California Governor Jerry Brown’s administration has released a 97,000 page environmental document on a plan to re-engineer the state’s water delivery system.
Brown says the project is "essential" in maintaining a reliable water supply. The $15.5 billion twin tunnel project would carry water from Northern California’s Sacramento River to Central and Southern California.
Governor Brown said in a statement that the WaterFix project has been analyzed for 10 years and undergone "more environmental review than any other project in the history of the world."
“We looked at hundreds of alternatives and whittled it down to 18 that we analyzed in great detail in this document that was posted today," says Erin Mellon with the California Natural Resources Agency. "It’s clear that WaterFix is the solution that we need to achieve those two goals of resilient water supply and habitat restoration.”
Mellon says if the administration does nothing, the health and abundance of threatened fish and wildlife species in the Sacramento-San Joaquin Delta will continue to decline.
But a prominent non-partisan think tank has called for a scaled-down version of the project. Building new infrastructure benefits both water supply and the environment, says Ellen Hanak with the Public Policy Institute of California. But she says building one tunnel instead of two might be a good compromise, given the opposition to building two. The original environmental documents never looked at that option, but did look at building two smaller tunnels.
“It’s not starting from scratch," says Hanak. "That’s one of the beauties of it is that a lot of the work has already been done, including in this new EIR/EIS, so we think the compromise proposal could move through pretty quickly.”

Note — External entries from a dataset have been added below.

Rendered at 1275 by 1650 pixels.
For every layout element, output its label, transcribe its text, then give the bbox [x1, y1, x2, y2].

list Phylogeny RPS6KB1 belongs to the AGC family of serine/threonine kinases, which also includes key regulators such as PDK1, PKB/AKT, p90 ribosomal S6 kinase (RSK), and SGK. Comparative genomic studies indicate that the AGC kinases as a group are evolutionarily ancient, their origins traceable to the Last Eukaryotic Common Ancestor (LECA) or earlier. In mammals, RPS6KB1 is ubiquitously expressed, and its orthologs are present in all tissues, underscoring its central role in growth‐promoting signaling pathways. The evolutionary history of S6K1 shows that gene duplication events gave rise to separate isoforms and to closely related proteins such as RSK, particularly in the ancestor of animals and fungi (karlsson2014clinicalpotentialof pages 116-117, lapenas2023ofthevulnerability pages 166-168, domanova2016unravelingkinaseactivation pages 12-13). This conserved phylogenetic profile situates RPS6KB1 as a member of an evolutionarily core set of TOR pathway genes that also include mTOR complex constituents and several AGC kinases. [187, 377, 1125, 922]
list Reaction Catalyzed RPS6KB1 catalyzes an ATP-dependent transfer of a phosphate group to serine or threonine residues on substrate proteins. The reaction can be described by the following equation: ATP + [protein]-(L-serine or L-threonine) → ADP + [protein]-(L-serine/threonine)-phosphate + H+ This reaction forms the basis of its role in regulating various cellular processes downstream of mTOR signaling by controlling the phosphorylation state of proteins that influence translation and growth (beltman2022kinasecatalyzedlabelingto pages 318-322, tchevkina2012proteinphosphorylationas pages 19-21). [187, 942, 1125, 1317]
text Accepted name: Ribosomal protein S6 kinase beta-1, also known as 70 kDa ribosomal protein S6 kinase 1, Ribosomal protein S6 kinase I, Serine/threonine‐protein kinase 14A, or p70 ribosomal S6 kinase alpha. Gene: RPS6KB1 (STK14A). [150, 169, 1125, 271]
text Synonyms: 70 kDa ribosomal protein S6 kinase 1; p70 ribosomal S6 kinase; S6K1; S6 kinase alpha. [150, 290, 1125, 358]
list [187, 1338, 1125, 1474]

The Brown administration has argued that costs aren’t greatly reduced with just one tunnel.
The final environmental documents don't make major changes to the project, but respond to thousands of public comments. The administration contends that the project will have little to no impact on threatened fish species. Opponents, including residents in the Sacramento-San Joaquin Delta, disagree.
With the documents finalized, the state is hoping to have federal permits approved next year. Mellon says she thinks construction could begin as early as 2018.